# Aeropress (and Aergrind) travel case advice



## Badgerman (Nov 23, 2017)

I didn't get the Totes bag with my Aeropress as the reviews looked pants.

I've just ordered an Aergrind, so bar filters it should be compact. What do you guys use as cases for these for travelling?

It will be ok my bike bag to work and suitcases traveling etc.


----------



## DavidBondy (Aug 17, 2010)

Badgerman said:


> I've just ordered an Aergrind, so bar filters it should be compact. What do you guys use as cases for these for travelling?
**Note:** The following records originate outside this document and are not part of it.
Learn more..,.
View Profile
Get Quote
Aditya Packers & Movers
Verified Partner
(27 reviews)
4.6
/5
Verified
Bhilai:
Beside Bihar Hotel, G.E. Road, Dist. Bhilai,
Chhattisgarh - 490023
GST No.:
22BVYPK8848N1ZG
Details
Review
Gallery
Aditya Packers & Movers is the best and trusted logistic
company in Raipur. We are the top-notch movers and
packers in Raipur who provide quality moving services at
When I bought my Aeropress, it came with the tote bag. I've had to re-sew the zip on at one end but it's great. I keep the Aeropress, Aergrind, Presto, stainless steel filters, scales and all the odds and sods in it. There's a bit of knack to packing it! It's flown over 150,000 miles without problems!


----------



## MogCoffee (May 12, 2018)

Yeah the tote bag is a bit bolocks ....basically cheap plastic thin pencil case! As D-B above said it's handy for holding all in one place. I sometimes use old hemp or material bag (same material as what the green beans come in). Can sneak in a small bag of beans too.


----------



## hotmetal (Oct 31, 2013)

You're right in saying the tote bag is the flimsiest of excuses for a pencil case. A quality item it is not. Put too much in it (or fail to correctly position everything) and before you know it the zip starts to pull holes where it's stitched to the cheap bag material.

However it is just the right size, and does the job if you take a little care in how you pack it. I can easily do the zip up with no straining with everything you see in the attached picture. Actually I don't even bother with the scales mostly, because I pre-weigh beans into those little round pots (Sainsbury's kitchen section) which hold upto 15g each, and the bigger rectangular pot holds more like 90g.

However if someone comes up with a better quality bag of similar size I'd be interested (It's a fair bit bigger than your average pencil case)









_______

Eat, drink and be merry


----------



## Lb1 (May 19, 2018)

Looks like a packing cube you'd use for traveling. You could use one of those as they come in various sizes.


----------



## Amvantage (Jun 20, 2018)

Nice little travel set up there.


----------